Тринадцать / четырнадцать - страница 2



люди злы добры злы добры злы злы обрыданные обрыдлы

Что профетическое, что гражданское выводятся из доминанты аудиотактильного начала. Неустойчивая привычка к письму, а не речи, зарождаясь у Тютчева, станет лишь одной из версий в поэтическом модернизме (попутно так и не сделав верлибр основной формой стиха) и более-менее существенно утвердится лишь во второй половине XX века. Из-за этого обращение что к первой («золотой»), что ко второй («серебряной») классике становится проблемой не внутреннего, интралингвистического перевода с одной версии языка на другую, но именно интрасемиотическим переводом, так как одно и то же слово – «поэзия» – в силу катастрофичности наших внешних процессов означает скорее разные версии культуры, а не стили языка как таковые. Интересно, что слово сохраняет в себе признаки жизни: прошлое не мертво, а скорее немо (боги ушли, оставив язык), но манифестировано через материальные знаки («черты и резы»), которые требуется не просто дешифровать, а заново применить. То есть профетическое невозможно из-за отошедшей в прошлое эры богов («боги боги боги куда вы кудах вы зачем ушли»), а гражданское трансформируется, так как аудиотактильное уступает в важности письму («киноварью красной краской железной начну строку»), но принципиальным смыслом всё равно остаётся антропоцентрический фактор. Колчев уверенно опрокидывает предвзятое представление о письме как мономании и монотонии. Культура письма вовсе не является упражнением в стиле, игрой с современниками в классиков и т. п. Она может полноценно обращаться к содержанию человеческих жизней. Поэт живёт не в пустыне, он больше не пророк и не возвышается над толпой, он более не глашатай её безмолвия. Поэт через письмо развернут к жизни другого, а не в противоположном направлении. Я не могу сказать, что такая конфигурация уникальна в современности, но то, что поэзия Алексея Колчева – ярчайший её пример, – несомненно.

+ + + +

ЧТО ТРЕБУЕТСЯ:
Ответьте, пожалуйста: когда, согласно тексту о поэзии Алексея Колчева выше, привычка к письму, а не речи, более-менее существенно утвердится?

СОХРАНЁННЫЕ СТРОКИ:
+ + + +

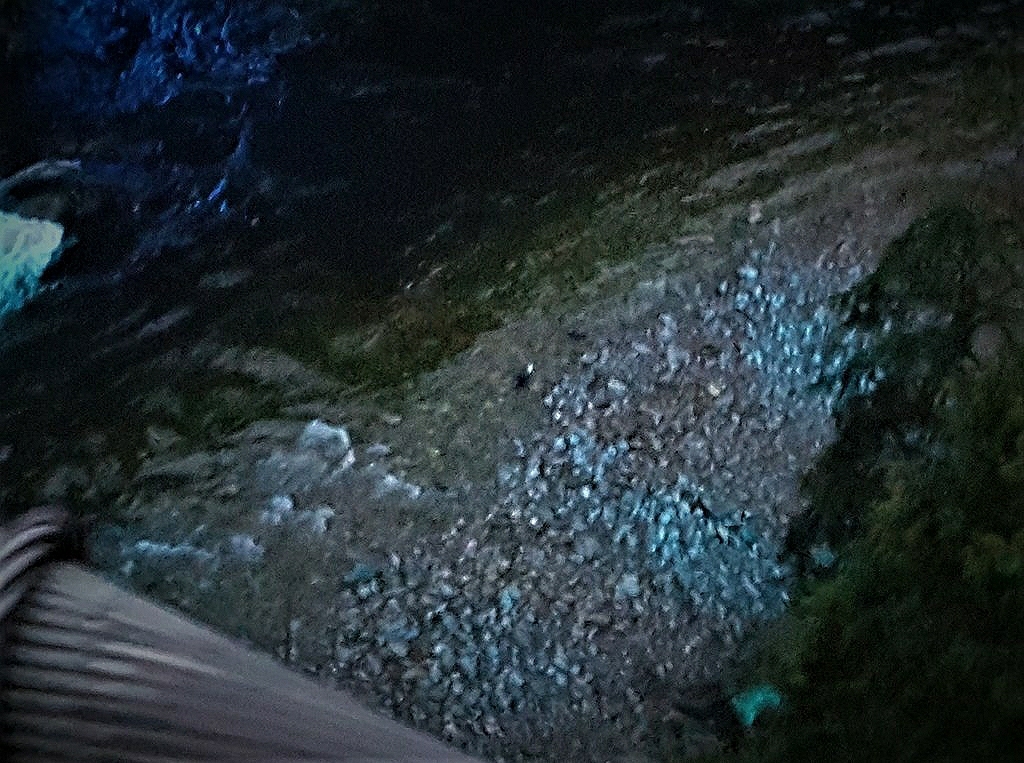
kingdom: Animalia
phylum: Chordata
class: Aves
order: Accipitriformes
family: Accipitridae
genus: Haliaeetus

+ + + +

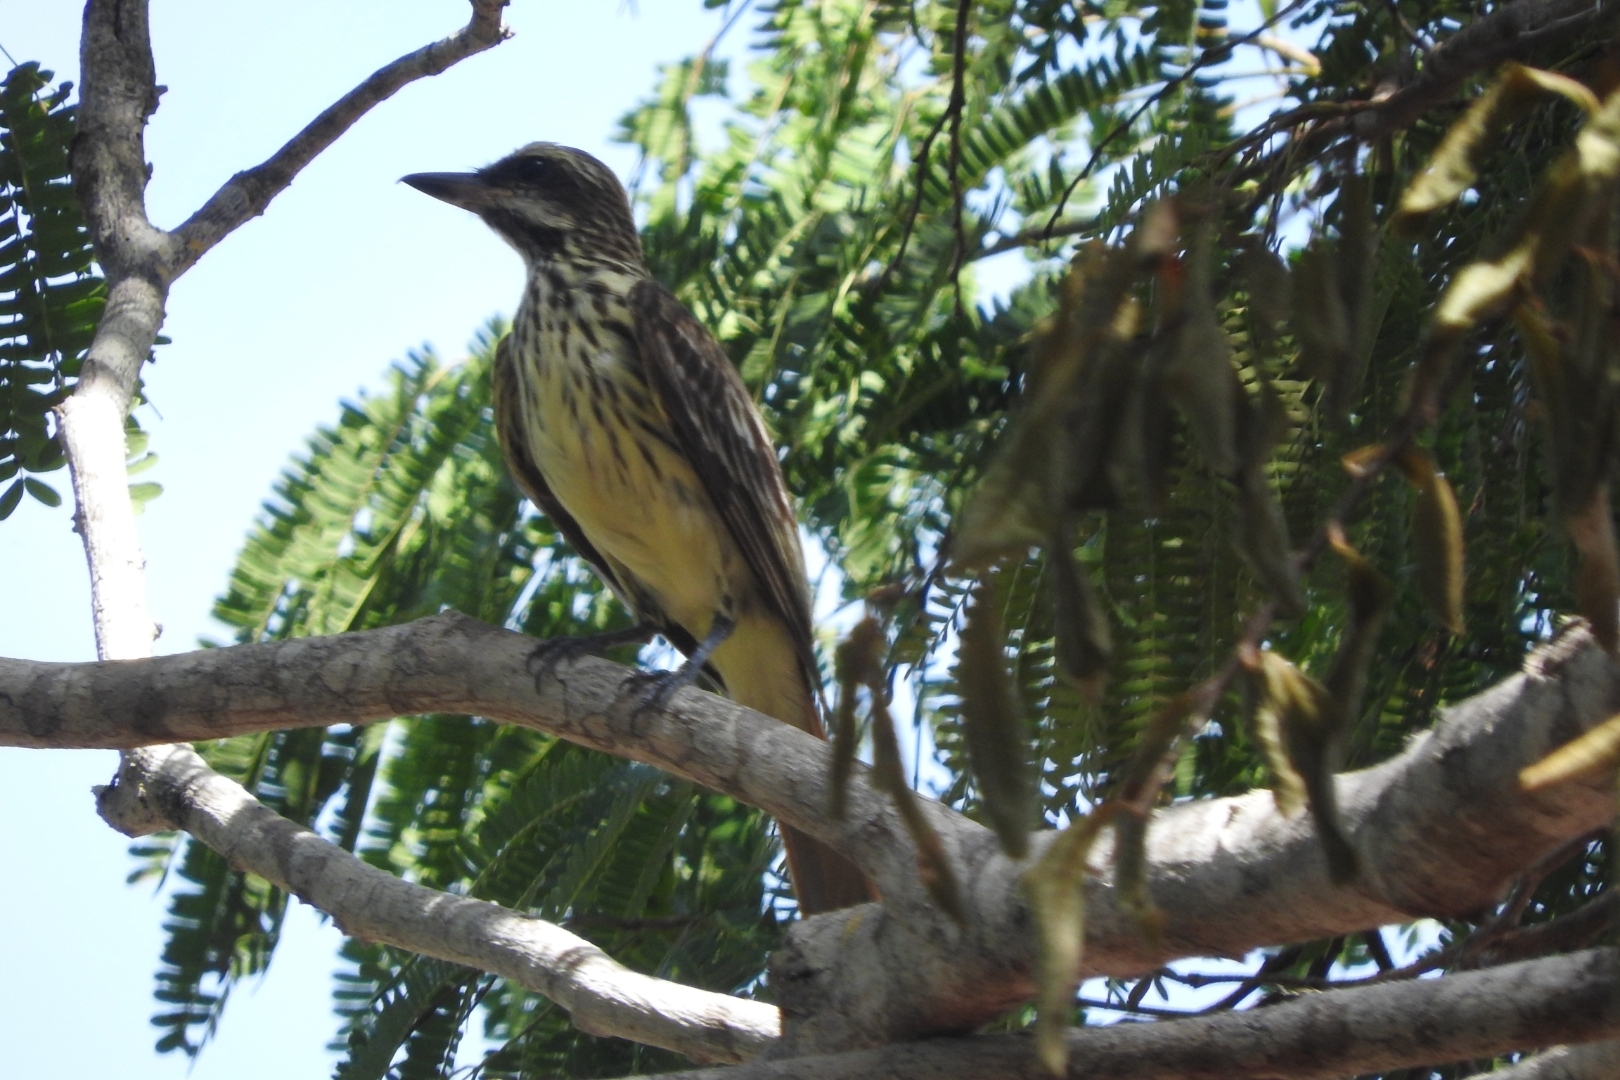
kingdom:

+ + + +

ПРАВИЛЬНЫЙ ОТВЕТ:
Во второй половине XX века.